Médicos não são deuses, são humanos
Ivana Maria França de Negri
Fico muito triste quando as pessoas, irritadas por um mau atendimento médico, generalizam uma classe de profissionais inteira nivelando-a pelos piores parâmetros. Na ideia delas, o médico é uma pessoa sem escrúpulos e gananciosa que só pensa em ganhar dinheiro e não está nem aí com o paciente.
O médico, como qualquer outro profissional, precisa sustentar a família e ganhar o mínimo necessário para sobreviver, mas o atual sistema de saúde o obriga a ter dois ou mais empregos, a dar plantões seguidos para ganhar esse mínimo para uma vida decente.
Médicos vão trabalhar mesmo doentes, com febre, com todos os problemas que qualquer profissional tem. Só que os outros trabalhadores podem se consultar, pedir atestado pela falta por justo motivo. Médico dificilmente tira férias e nem pode ter um final de semana sossegado para brincar com os filhos.
Já foi o tempo em que um médico ganhava muito bem. O sistema de saúde falho é o grande vilão. A demanda de consultas, cirurgias e procedimentos, aumenta a cada dia, mas o número de profissionais contratados continua o mesmo. O médico atende mais do que sua capacidade física pode aguentar e acaba se estressando. Mas médico tem direito de se estressar e de se cansar? O médico é humano como qualquer profissional e não um deus.
Alguém tem ideia de quanto o SUS paga por uma consulta? Por uma cirurgia? Não desmerecendo os médicos veterinários que são profissionais que merecem respeito, numa cirurgia de vesícula num ser humano, que sempre envolve responsabilidade e perícia, o médico ganha menos da metade do que recebe o veterinário numa castração de cachorro. Isso é correto? Nos exames complexos de ultrassom e raio-X, o médico acaba tendo que pagar do próprio bolso para prestar atendimento ao SUS pois tem despesas com filme, contraste, impressão e manutenção de aparelhos sofisticados e adquiridos em dólar. O médico praticamente paga para atender pacientes do SUS.
Plantões aos sábados e domingos comprometem o descanso e lazer (até Deus descansou no sétimo dia) ou mesmo o almoço em família, e continuam sendo chamados até de noite e de madrugada para as emergências, muitas delas desnecessárias. Médico não pode sair, descansar, ninguém se preocupa com a vida dele, todos só querem ser bem atendidos seja em que dia ou horário for. Como mãe, muitas vezes fiquei angustiada ao ver meu filho trabalhar doente e sem poder se alimentar como deveria. E como esposa, também acompanho por décadas a maratona diária e exaustiva do meu marido.

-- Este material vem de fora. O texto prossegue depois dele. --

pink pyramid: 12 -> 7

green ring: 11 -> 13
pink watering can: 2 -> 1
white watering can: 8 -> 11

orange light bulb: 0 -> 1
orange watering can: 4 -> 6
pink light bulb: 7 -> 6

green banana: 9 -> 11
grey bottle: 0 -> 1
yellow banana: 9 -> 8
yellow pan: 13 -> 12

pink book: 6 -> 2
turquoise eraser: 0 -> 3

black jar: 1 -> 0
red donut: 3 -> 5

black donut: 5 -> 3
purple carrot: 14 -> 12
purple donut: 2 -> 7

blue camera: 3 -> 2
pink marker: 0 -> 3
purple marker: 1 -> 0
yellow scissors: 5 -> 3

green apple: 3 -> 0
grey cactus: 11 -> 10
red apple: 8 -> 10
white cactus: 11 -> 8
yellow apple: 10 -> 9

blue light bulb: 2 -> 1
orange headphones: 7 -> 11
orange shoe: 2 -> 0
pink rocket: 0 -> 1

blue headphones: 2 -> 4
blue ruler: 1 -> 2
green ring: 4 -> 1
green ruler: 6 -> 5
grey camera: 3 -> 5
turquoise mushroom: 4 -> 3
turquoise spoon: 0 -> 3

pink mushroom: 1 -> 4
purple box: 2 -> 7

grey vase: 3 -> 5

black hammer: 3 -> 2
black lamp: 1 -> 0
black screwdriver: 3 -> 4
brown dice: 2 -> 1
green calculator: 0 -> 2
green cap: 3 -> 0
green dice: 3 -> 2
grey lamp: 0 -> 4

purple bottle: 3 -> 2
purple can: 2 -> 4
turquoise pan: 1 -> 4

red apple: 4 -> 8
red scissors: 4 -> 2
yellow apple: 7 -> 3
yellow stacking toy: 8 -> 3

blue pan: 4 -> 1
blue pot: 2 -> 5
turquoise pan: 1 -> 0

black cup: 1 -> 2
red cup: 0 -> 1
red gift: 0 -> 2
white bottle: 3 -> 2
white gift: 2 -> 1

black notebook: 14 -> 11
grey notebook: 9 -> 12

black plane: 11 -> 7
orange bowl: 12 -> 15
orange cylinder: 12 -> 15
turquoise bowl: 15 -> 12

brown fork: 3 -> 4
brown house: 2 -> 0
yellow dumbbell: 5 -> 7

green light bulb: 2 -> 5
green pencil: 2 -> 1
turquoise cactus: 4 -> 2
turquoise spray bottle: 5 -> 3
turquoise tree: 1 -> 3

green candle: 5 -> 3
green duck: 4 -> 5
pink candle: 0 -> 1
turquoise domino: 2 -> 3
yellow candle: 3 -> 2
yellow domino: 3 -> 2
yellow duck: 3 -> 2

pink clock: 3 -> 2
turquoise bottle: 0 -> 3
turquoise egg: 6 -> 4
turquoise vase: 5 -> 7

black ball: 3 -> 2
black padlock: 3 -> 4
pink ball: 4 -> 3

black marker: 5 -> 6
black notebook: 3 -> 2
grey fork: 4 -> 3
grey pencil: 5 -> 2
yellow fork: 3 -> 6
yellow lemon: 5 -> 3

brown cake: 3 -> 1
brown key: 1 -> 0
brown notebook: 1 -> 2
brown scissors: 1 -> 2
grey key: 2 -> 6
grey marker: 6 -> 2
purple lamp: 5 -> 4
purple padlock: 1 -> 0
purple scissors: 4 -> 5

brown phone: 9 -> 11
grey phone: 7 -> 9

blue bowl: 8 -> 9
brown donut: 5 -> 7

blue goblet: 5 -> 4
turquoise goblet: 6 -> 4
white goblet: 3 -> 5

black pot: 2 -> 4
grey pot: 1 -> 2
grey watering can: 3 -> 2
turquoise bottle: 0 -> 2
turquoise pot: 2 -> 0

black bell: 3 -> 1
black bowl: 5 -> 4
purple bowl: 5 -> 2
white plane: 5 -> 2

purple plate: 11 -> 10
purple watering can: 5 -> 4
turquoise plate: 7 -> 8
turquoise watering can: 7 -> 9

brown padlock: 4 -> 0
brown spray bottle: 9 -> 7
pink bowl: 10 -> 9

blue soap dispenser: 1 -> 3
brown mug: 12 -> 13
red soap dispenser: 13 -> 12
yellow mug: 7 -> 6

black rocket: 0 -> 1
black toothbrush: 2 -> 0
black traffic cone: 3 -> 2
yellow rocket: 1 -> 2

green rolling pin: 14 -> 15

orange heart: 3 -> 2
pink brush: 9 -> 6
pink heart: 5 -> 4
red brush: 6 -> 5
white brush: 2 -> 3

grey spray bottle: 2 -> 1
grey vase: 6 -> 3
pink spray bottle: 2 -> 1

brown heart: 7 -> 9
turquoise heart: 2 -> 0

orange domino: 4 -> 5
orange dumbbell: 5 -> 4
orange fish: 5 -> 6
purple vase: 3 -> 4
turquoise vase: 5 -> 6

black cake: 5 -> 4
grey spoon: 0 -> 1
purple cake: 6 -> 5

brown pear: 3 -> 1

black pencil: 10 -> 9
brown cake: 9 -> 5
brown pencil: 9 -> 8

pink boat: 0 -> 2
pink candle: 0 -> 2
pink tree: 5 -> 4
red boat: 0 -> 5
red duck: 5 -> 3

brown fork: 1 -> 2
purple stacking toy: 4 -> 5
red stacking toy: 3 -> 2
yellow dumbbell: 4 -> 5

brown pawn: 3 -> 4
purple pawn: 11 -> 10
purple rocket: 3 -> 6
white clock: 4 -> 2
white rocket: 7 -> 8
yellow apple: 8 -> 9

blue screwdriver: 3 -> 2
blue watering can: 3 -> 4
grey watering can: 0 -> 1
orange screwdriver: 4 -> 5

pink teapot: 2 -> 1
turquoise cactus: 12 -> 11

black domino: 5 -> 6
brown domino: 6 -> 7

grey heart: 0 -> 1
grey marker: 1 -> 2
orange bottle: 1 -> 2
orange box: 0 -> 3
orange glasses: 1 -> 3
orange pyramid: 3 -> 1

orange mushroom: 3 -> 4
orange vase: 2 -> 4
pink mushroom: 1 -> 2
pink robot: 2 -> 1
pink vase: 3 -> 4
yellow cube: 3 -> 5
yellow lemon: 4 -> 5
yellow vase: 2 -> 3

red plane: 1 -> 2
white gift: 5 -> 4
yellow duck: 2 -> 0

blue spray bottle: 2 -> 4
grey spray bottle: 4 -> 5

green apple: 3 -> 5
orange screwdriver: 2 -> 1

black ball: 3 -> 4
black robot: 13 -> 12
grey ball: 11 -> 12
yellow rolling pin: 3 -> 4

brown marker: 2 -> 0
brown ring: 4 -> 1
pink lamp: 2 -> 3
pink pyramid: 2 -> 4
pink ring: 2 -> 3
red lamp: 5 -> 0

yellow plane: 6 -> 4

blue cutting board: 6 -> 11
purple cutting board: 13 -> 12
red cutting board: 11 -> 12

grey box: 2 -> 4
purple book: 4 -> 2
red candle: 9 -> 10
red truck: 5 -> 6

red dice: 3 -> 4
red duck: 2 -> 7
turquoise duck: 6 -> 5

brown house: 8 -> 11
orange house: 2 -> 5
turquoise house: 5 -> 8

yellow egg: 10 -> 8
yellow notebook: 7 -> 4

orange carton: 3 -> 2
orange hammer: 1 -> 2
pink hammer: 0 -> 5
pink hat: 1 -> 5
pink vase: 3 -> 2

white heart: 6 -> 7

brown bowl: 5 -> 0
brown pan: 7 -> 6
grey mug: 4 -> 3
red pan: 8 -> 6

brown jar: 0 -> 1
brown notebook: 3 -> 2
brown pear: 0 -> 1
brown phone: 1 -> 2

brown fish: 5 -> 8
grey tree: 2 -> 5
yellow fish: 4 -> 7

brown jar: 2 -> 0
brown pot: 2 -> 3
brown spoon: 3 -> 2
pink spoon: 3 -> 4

O que muita gente nem fica sabendo, é que pacientes marcam as consultas e depois simplesmente não aparecem, nem dão satisfação. Mas se o médico cancela consultas por justo motivo, seu nome sai em letras garrafais em todos os jornais por negligência. Outros chegam com atraso de mais de uma hora e exigem ser atendidos no horário de quem chegou pontualmente. Se uma pessoa é bem atendida, se o médico deu um jeito de marcar um horário especial para ela, abrindo mão da hora do almoço, ela não se lembra de agradecer, pois acha que é obrigação. Mas ai dele se chegar atrasado!
Sei que existem Médicos e médicos, e como em todas as classes de profissionais, há pessoas de boa ou má índole. O que não se pode é generalizar.
Comemora-se em 18 de outubro o dia desses profissionais que dedicam sua vida a melhorar a vida do próximo, a mitigar suas dores, mas que nem sempre são reconhecidos.